(Stored data entries)
=== Section Start ===
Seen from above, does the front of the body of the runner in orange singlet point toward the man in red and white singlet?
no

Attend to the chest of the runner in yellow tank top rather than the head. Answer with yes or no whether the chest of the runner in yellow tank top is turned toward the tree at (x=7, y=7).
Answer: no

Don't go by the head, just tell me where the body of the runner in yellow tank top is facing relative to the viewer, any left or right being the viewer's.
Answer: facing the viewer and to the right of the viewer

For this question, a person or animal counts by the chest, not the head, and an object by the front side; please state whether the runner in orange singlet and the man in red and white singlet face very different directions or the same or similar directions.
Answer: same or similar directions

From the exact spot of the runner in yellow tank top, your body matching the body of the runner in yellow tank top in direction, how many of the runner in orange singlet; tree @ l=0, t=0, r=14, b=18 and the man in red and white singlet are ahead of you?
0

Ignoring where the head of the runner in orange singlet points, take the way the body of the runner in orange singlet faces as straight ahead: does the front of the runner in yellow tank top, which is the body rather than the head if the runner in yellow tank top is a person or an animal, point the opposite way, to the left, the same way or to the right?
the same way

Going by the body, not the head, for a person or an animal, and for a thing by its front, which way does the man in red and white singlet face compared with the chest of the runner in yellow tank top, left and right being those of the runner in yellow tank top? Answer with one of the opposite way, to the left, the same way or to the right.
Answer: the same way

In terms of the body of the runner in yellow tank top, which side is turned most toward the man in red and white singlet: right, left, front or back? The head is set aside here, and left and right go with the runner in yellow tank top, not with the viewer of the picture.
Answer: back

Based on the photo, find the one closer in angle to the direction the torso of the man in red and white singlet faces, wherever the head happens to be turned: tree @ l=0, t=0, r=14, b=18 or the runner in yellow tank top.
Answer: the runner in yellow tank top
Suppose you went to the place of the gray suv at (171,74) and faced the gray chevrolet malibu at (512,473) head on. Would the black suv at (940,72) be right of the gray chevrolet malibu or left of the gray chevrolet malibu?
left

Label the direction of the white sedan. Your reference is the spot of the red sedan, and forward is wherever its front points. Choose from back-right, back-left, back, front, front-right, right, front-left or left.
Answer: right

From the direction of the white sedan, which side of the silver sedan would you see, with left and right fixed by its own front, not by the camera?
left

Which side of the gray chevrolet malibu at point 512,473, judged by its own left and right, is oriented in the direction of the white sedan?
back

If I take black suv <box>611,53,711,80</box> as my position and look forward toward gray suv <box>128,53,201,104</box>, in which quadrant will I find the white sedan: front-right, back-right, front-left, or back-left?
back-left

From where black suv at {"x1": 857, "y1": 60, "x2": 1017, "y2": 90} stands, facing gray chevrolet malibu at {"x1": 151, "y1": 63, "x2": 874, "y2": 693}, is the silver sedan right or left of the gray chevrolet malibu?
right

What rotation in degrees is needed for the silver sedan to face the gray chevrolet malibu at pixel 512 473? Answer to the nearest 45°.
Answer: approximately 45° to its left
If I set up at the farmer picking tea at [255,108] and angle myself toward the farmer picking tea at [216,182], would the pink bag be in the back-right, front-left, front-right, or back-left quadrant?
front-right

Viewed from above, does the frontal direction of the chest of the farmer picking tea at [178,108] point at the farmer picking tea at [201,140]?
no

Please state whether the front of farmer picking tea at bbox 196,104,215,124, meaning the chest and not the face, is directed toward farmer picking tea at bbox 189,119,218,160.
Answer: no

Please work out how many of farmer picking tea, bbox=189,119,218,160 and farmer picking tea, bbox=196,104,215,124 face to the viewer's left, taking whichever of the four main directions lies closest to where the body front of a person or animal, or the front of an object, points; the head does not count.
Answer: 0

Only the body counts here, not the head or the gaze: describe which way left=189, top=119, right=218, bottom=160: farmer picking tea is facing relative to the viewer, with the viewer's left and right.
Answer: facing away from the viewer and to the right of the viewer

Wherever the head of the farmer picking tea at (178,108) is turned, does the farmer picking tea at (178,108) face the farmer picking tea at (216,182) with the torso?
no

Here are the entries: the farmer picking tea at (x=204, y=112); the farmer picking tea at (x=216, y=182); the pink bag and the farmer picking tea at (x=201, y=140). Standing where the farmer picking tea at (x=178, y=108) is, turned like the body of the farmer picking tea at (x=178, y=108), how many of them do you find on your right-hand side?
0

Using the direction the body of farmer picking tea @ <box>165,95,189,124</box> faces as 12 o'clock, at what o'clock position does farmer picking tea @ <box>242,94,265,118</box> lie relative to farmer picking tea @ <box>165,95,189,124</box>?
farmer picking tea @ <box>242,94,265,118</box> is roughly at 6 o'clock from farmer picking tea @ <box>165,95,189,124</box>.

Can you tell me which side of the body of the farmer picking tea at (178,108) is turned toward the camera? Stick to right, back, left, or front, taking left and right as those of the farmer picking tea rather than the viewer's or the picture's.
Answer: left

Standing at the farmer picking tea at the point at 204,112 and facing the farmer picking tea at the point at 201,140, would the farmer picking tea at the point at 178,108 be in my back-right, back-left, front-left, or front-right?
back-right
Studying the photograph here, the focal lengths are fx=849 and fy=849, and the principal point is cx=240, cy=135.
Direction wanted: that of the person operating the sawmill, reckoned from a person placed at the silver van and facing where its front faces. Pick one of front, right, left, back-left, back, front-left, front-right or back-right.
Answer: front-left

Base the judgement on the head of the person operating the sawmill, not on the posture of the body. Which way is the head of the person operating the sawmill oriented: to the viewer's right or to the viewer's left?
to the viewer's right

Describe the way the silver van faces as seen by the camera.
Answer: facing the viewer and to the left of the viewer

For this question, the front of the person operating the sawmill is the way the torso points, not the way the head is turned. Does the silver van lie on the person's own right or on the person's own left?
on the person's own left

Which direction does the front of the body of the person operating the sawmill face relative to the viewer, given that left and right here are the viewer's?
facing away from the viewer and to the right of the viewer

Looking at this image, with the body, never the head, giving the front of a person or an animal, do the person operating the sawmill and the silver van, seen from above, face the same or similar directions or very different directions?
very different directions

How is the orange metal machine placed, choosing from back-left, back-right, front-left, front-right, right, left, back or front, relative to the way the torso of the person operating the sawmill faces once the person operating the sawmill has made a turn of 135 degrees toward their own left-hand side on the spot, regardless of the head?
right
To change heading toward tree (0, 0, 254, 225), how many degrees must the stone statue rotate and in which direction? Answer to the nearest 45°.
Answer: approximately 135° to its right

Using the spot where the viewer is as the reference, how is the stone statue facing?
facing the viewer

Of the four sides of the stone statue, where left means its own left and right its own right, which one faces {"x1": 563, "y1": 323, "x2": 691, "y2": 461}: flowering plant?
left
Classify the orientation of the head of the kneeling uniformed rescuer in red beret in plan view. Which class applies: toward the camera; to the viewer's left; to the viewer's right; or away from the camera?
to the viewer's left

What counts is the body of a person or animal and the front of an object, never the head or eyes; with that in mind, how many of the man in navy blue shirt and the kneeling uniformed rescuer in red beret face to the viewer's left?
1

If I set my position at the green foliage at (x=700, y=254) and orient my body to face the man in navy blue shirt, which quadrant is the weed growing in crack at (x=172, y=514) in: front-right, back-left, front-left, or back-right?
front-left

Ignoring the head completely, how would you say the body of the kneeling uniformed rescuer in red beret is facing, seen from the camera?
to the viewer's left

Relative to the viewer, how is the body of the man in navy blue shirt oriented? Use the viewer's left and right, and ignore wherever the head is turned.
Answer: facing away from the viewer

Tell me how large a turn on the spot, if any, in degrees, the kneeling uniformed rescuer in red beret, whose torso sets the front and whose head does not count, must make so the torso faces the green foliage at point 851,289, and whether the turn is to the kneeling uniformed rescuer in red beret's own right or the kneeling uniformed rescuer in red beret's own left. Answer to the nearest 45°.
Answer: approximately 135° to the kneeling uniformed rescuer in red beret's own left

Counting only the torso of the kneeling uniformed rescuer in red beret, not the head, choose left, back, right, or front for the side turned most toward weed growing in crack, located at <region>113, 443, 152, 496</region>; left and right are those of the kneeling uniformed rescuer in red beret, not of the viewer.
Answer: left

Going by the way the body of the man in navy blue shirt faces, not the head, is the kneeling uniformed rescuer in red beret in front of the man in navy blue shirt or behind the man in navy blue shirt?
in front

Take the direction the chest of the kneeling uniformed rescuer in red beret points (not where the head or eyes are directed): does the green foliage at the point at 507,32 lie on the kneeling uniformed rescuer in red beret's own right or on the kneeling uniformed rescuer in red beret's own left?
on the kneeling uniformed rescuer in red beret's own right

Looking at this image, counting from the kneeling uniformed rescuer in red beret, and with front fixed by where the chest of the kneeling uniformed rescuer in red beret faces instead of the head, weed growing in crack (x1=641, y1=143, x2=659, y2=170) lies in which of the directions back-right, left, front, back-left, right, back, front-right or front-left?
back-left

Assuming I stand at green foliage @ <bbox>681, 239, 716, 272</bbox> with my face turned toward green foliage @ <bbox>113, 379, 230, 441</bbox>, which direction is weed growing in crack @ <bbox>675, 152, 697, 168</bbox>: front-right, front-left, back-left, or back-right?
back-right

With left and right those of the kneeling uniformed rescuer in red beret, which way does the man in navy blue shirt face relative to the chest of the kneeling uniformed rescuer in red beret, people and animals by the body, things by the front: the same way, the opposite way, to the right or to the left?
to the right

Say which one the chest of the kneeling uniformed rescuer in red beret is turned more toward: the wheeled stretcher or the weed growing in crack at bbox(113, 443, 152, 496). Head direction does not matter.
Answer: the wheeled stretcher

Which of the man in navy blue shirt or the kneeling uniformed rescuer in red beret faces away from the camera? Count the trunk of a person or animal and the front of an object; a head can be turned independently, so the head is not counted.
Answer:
=== Section End ===
* [Your task]:
Copy the lines above word for word, beginning with the line that contains "Of the four sides" and continuing through the line that contains "Answer: approximately 135° to the".

* [Written response]:
Of the four sides of the stone statue, where left means its own left and right its own right, which one faces {"x1": 563, "y1": 323, "x2": 691, "y2": 461}: flowering plant?
left
Classify the orientation of the head of the kneeling uniformed rescuer in red beret in plan view. Which class applies: toward the camera; to the viewer's left; to the viewer's right; or away from the camera?
to the viewer's left

What counts is the body of a person or animal and the front of an object, never the head or eyes; with that in mind, how many of the man in navy blue shirt and the kneeling uniformed rescuer in red beret face to the viewer's left?
1

If I set my position at the green foliage at (x=700, y=254) and orient my body to face the man in navy blue shirt, which quadrant is the weed growing in crack at (x=172, y=514) in: front-right, back-left, front-left, or back-right?
front-left

Ignoring the head completely, how would you say the body of the kneeling uniformed rescuer in red beret is facing, seen from the camera?
to the viewer's left

Relative to the viewer, how is the body of the man in navy blue shirt oriented? Use the viewer's left and right, and ignore wherever the head is turned.
Answer: facing away from the viewer

Tell me how large a turn on the spot, if any, in degrees, the kneeling uniformed rescuer in red beret, whose torso sets the front and whose head does not count, must make so the torso faces the green foliage at point 851,289, and whether the turn is to the kneeling uniformed rescuer in red beret's own right or the kneeling uniformed rescuer in red beret's own left. Answer to the nearest 45°.
Answer: approximately 135° to the kneeling uniformed rescuer in red beret's own left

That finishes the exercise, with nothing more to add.